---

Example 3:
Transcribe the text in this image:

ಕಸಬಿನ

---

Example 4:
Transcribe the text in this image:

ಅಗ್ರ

[Written problem] Reproduce each of the lines above word for word, with no changes.

[Correct response]
---

Example 3:
Transcribe the text in this image:

ಕಸಬಿನ

---

Example 4:
Transcribe the text in this image:

ಅಗ್ರ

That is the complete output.